Exactly the lines from the first line of the records to the line holding "G04 APERTURE LIST*" should be duplicated, and nothing more; pictures stay out.

------------------------------------------------------------------------

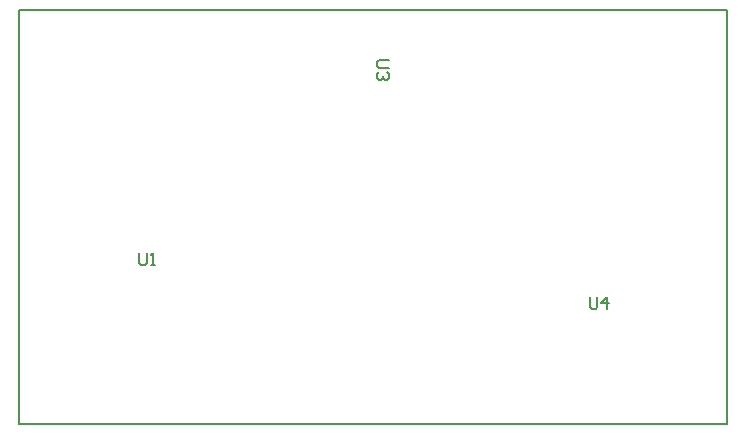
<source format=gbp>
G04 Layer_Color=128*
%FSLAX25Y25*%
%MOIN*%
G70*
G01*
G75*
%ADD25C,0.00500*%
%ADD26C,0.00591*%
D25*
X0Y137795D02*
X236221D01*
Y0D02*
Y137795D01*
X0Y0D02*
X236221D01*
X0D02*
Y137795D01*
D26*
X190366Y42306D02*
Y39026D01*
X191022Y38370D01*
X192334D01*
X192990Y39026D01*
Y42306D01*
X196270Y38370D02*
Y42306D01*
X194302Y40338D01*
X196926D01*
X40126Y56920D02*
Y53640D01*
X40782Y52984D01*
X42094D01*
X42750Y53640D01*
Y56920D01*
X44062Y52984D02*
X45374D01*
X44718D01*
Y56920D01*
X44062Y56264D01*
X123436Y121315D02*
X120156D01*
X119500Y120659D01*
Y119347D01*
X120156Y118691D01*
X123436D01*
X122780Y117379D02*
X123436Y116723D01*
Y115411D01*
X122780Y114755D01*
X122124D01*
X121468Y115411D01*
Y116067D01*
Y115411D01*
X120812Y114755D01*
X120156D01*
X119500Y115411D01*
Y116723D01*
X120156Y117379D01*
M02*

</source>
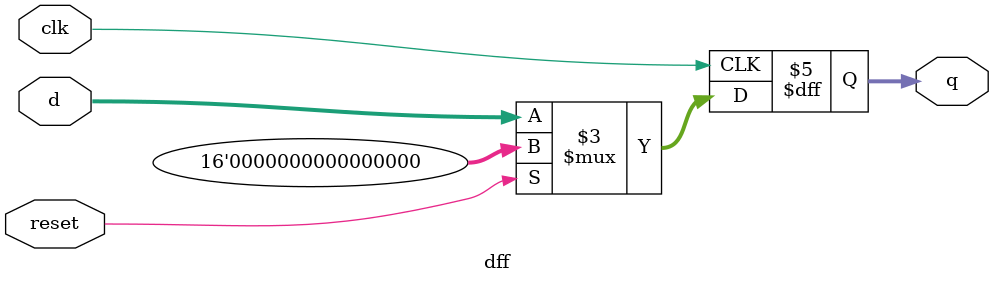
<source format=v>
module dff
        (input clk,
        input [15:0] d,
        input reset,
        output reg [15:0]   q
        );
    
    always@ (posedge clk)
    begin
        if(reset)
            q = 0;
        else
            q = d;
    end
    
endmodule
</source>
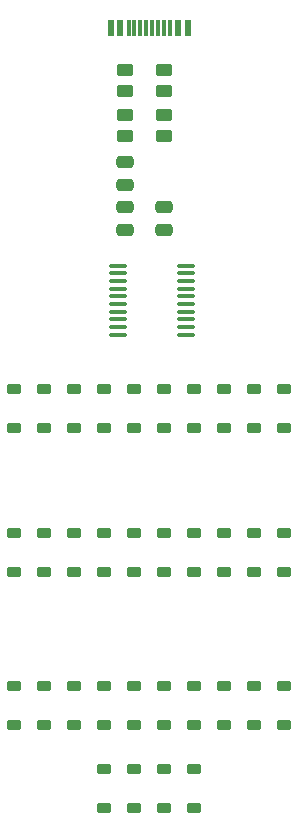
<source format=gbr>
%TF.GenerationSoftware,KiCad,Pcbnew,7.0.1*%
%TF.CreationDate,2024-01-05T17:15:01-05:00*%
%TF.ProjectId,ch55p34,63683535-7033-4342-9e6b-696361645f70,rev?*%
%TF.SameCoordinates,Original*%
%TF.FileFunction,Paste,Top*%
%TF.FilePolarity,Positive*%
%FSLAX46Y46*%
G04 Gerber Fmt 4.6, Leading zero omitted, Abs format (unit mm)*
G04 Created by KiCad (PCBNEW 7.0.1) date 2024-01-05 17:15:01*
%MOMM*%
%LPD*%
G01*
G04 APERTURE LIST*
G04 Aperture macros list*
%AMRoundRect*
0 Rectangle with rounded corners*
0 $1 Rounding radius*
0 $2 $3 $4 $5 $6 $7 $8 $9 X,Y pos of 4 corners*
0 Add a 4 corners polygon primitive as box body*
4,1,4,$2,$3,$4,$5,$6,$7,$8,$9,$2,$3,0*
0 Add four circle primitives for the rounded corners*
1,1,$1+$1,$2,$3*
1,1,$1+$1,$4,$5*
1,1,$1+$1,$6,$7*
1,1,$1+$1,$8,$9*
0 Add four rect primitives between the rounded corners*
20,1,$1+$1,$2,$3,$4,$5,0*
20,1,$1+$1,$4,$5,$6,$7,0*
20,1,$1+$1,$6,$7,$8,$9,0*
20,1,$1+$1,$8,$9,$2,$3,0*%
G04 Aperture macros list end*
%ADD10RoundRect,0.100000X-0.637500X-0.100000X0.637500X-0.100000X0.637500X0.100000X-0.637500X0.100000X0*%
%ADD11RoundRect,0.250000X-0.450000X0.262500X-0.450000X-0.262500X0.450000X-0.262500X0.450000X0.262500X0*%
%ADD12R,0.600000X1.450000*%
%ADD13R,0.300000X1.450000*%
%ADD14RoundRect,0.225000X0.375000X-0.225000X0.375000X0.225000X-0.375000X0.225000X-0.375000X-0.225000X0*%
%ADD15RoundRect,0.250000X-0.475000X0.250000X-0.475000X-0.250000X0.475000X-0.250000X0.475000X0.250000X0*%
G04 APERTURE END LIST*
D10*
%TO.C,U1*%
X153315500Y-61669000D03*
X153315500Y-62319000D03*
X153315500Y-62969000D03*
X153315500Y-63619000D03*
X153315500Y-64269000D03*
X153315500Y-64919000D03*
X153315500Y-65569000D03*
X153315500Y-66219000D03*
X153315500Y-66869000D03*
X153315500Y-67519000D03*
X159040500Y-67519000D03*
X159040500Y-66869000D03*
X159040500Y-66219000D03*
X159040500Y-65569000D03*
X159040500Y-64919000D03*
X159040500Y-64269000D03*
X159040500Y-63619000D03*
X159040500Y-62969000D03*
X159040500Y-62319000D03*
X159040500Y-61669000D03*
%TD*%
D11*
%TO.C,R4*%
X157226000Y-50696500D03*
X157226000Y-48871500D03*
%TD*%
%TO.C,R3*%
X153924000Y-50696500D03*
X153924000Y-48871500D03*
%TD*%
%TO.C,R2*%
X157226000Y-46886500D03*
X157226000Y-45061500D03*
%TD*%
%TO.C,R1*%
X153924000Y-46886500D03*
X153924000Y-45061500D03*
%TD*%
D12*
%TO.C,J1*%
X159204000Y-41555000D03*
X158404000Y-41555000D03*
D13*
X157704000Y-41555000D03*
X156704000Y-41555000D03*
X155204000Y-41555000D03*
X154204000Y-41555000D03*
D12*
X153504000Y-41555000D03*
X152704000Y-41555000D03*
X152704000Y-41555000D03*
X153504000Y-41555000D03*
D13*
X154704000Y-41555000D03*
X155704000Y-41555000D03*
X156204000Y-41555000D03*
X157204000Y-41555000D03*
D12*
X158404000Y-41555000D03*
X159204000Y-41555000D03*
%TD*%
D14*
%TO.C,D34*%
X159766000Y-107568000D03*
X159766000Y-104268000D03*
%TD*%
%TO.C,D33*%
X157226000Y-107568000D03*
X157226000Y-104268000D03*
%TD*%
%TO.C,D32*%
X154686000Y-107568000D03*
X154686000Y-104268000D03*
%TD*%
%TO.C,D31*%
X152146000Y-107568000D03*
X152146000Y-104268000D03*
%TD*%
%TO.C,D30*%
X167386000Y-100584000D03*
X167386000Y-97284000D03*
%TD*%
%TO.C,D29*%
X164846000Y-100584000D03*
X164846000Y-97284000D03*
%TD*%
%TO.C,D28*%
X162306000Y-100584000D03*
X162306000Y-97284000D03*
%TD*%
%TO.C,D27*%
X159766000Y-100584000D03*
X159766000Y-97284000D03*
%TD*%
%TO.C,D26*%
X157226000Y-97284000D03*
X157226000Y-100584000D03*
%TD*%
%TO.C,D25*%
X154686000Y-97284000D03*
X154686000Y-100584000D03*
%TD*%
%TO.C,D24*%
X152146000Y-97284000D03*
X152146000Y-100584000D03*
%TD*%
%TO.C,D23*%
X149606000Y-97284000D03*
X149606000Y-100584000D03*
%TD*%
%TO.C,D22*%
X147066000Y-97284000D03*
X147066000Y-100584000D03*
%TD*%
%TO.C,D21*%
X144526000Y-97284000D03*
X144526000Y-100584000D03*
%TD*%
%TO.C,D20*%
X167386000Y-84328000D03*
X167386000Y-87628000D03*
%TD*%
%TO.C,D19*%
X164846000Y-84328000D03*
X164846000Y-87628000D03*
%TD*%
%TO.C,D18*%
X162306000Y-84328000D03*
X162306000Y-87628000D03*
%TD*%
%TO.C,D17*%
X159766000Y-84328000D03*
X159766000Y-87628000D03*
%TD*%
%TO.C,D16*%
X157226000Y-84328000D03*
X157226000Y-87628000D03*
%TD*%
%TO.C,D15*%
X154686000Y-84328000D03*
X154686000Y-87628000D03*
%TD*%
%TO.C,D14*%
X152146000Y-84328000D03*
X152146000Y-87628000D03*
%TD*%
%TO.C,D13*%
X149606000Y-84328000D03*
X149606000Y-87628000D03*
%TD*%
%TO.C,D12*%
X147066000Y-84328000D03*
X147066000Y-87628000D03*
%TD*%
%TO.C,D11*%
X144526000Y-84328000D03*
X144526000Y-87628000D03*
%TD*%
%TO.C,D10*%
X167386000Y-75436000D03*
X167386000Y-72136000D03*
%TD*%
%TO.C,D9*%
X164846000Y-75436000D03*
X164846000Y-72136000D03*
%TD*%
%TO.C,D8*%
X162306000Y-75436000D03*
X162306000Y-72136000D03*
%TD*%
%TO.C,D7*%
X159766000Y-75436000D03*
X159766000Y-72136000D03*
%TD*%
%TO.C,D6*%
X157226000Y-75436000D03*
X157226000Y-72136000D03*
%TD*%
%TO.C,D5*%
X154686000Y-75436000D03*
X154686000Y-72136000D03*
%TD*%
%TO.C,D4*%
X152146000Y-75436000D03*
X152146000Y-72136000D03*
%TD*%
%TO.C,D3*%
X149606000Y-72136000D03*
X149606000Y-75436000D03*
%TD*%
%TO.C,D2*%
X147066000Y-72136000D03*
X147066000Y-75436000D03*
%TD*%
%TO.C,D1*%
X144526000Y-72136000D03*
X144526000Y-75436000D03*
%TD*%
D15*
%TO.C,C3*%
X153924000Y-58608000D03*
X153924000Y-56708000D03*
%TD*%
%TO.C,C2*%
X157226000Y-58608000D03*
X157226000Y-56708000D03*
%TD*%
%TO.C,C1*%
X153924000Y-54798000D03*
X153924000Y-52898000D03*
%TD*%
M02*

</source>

------------------------------------------------------------------------

-- EXPECTED ANSWER --
<source format=gbp>
G04 Layer_Color=128*
%FSLAX25Y25*%
%MOIN*%
G70*
G01*
G75*
%ADD25C,0.00500*%
%ADD26C,0.00591*%
D25*
X0Y137795D02*
X236221D01*
Y0D02*
Y137795D01*
X0Y0D02*
X236221D01*
X0D02*
Y137795D01*
D26*
X190366Y42306D02*
Y39026D01*
X191022Y38370D01*
X192334D01*
X192990Y39026D01*
Y42306D01*
X196270Y38370D02*
Y42306D01*
X194302Y40338D01*
X196926D01*
X40126Y56920D02*
Y53640D01*
X40782Y52984D01*
X42094D01*
X42750Y53640D01*
Y56920D01*
X44062Y52984D02*
X45374D01*
X44718D01*
Y56920D01*
X44062Y56264D01*
X123436Y121315D02*
X120156D01*
X119500Y120659D01*
Y119347D01*
X120156Y118691D01*
X123436D01*
X122780Y117379D02*
X123436Y116723D01*
Y115411D01*
X122780Y114755D01*
X122124D01*
X121468Y115411D01*
Y116067D01*
Y115411D01*
X120812Y114755D01*
X120156D01*
X119500Y115411D01*
Y116723D01*
X120156Y117379D01*
M02*

</source>
<source format=v>
module dff
        (input clk,
        input [15:0] d,
        input reset,
        output reg [15:0]   q
        );
    
    always@ (posedge clk)
    begin
        if(reset)
            q = 0;
        else
            q = d;
    end
    
endmodule
</source>
<source format=gbr>
%TF.GenerationSoftware,KiCad,Pcbnew,7.0.1*%
%TF.CreationDate,2024-01-05T17:15:01-05:00*%
%TF.ProjectId,ch55p34,63683535-7033-4342-9e6b-696361645f70,rev?*%
%TF.SameCoordinates,Original*%
%TF.FileFunction,Paste,Top*%
%TF.FilePolarity,Positive*%
%FSLAX46Y46*%
G04 Gerber Fmt 4.6, Leading zero omitted, Abs format (unit mm)*
G04 Created by KiCad (PCBNEW 7.0.1) date 2024-01-05 17:15:01*
%MOMM*%
%LPD*%
G01*
G04 APERTURE LIST*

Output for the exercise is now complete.